#### [Set exercise]
Swap "kingdom" for "domain" in the records between the line holding "common name: Western fence lizard" and the end, inclusive, and reproduce only those lines with nothing else altered.

>> Start

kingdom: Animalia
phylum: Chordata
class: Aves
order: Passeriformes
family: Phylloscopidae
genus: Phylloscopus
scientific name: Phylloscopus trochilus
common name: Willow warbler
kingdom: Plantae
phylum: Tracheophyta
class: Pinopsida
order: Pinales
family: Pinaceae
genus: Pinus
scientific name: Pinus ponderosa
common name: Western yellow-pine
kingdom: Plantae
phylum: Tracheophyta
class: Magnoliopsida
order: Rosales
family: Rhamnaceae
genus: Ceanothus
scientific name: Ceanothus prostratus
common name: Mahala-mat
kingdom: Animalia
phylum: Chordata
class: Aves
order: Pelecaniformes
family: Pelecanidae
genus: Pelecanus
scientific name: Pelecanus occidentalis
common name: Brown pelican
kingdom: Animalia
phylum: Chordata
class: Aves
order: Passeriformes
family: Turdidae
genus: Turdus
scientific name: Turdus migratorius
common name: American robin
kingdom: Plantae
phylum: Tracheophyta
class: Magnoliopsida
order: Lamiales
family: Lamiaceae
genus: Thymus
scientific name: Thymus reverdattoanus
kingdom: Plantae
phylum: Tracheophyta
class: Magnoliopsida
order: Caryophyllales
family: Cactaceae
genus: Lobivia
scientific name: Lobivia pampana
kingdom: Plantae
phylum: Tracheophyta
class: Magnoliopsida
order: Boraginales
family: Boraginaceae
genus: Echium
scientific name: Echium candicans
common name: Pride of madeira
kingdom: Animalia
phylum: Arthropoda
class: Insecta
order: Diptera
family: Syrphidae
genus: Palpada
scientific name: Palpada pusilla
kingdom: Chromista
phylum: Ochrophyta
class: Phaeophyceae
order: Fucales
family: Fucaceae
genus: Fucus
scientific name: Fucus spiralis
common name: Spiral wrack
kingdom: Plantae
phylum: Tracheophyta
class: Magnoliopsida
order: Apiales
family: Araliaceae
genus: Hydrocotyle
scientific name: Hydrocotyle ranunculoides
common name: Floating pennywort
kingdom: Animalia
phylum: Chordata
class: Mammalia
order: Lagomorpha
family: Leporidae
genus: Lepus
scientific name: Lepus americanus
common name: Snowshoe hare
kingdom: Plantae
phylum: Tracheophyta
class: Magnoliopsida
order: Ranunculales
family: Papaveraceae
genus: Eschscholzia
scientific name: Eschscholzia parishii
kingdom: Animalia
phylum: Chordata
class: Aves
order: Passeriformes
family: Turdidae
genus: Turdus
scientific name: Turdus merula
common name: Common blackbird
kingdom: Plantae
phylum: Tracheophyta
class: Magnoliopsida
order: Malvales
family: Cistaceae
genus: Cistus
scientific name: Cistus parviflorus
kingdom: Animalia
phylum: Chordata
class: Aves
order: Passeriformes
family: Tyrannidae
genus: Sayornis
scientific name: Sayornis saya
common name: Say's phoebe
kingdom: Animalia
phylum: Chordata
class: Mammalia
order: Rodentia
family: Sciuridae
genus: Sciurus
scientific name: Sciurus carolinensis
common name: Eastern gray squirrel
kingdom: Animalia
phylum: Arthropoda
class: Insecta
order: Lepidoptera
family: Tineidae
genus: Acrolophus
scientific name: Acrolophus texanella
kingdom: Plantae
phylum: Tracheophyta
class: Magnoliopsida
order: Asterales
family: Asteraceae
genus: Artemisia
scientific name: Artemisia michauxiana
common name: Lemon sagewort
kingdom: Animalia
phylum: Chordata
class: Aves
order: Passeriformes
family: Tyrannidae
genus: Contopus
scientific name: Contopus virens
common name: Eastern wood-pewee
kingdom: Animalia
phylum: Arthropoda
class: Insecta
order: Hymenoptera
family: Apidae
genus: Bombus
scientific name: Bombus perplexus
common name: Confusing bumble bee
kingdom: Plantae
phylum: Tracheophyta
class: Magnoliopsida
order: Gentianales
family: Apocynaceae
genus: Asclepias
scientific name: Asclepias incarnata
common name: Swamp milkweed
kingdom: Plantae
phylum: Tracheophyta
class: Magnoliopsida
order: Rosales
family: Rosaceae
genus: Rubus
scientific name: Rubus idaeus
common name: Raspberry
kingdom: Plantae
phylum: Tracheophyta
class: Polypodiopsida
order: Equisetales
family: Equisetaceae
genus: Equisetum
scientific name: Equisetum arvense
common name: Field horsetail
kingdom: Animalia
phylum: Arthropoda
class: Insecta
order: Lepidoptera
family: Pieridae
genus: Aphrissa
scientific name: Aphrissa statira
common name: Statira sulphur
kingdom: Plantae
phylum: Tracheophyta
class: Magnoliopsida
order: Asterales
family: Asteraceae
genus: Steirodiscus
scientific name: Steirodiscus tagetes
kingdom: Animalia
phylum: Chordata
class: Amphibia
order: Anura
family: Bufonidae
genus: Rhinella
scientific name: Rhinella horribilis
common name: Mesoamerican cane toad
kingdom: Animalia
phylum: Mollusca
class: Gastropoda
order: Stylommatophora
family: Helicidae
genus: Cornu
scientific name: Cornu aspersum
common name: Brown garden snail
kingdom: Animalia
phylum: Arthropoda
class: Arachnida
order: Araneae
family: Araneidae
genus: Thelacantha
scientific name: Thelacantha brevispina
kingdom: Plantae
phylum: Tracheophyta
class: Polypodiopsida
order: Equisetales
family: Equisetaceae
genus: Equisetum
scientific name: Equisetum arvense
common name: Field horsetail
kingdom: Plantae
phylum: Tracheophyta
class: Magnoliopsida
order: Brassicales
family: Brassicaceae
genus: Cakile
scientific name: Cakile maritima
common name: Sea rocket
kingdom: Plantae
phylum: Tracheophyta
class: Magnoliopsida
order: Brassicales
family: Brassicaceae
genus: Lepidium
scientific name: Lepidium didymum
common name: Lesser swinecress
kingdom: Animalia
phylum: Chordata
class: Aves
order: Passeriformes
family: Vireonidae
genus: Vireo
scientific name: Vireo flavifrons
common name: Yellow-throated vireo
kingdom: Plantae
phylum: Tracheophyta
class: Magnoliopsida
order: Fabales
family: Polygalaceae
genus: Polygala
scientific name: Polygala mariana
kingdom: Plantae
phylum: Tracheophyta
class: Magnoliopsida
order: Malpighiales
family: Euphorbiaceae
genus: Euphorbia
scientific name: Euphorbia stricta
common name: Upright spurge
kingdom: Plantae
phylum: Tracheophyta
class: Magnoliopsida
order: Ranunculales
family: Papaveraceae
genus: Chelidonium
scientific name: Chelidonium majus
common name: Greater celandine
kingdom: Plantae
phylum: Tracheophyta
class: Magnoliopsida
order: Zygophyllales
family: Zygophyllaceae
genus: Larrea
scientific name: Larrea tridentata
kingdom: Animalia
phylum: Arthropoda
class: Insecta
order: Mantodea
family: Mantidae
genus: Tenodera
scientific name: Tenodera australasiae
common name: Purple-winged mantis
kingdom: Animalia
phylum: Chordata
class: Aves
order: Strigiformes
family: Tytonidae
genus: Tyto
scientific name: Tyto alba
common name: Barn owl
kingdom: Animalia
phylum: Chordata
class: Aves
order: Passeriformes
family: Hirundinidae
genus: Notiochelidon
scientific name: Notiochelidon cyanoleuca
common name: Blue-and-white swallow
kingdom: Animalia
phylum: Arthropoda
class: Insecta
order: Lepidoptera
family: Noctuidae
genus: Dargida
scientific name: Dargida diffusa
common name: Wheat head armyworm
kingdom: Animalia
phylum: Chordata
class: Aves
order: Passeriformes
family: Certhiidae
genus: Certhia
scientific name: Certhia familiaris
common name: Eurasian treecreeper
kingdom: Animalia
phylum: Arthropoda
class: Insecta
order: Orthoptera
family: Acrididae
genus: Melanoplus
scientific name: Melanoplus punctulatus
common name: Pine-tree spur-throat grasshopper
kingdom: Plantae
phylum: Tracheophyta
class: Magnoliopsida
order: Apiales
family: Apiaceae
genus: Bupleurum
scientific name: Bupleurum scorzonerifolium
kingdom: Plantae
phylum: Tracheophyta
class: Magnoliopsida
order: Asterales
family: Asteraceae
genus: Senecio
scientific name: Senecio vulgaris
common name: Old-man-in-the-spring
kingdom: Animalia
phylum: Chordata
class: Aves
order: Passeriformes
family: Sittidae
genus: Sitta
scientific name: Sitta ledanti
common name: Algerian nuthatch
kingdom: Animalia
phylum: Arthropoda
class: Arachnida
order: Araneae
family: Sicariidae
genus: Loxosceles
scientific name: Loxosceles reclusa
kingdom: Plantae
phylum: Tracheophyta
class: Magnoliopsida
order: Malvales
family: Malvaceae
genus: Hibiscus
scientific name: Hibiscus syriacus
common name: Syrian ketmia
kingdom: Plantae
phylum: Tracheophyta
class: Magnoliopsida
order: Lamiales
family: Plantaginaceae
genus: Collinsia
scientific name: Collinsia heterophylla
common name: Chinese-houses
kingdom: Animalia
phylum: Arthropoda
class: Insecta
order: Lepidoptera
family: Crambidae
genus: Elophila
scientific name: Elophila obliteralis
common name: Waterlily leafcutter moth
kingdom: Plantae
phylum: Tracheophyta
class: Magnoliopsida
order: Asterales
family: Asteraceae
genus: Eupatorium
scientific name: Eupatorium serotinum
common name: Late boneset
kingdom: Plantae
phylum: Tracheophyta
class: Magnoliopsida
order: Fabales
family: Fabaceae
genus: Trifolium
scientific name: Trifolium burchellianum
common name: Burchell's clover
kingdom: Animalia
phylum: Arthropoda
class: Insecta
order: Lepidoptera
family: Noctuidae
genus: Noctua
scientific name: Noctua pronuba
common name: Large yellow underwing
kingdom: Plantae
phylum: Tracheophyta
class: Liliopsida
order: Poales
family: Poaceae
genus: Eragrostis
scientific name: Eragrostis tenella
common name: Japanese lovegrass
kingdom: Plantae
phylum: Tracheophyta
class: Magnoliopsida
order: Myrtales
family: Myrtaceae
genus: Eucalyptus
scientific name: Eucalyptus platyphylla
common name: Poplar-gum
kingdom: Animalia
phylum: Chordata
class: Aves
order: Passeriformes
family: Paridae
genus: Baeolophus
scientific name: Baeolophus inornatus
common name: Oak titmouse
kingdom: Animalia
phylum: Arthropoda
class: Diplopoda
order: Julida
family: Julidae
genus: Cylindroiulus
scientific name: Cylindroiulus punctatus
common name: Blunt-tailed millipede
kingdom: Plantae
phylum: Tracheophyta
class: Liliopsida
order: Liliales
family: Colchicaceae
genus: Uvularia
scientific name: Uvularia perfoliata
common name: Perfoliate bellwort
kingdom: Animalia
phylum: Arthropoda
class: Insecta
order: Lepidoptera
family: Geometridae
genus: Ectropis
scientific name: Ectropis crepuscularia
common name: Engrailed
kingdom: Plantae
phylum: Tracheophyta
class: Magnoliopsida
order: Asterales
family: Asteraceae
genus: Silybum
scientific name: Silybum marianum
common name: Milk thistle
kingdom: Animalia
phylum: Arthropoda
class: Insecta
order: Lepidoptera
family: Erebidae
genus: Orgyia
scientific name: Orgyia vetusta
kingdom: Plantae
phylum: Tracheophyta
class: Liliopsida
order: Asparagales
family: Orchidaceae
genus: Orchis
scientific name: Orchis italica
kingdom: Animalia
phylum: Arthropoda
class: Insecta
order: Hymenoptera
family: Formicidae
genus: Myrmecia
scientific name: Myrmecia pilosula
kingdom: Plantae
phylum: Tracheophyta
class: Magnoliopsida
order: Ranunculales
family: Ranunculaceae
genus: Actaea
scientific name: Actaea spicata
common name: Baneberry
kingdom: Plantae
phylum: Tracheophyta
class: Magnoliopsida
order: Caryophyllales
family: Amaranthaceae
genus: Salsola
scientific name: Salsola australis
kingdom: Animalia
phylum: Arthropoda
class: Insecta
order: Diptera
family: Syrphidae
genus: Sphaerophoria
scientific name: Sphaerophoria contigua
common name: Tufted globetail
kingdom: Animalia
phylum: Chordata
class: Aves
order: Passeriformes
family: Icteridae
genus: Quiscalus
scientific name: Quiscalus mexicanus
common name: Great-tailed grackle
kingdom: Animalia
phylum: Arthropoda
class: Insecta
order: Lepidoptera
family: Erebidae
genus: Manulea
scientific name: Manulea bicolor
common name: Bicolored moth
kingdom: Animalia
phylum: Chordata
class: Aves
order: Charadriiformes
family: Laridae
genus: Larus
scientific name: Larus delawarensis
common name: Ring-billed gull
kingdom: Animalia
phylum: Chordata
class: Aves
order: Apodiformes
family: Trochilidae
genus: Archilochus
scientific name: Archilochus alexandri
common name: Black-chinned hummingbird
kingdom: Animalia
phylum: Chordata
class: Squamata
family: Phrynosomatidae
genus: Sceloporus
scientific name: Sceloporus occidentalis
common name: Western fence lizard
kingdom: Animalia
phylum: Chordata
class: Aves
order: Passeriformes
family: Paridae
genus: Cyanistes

>> End

#### [Answer to the task]
common name: Western fence lizard
domain: Animalia
phylum: Chordata
class: Aves
order: Passeriformes
family: Paridae
genus: Cyanistes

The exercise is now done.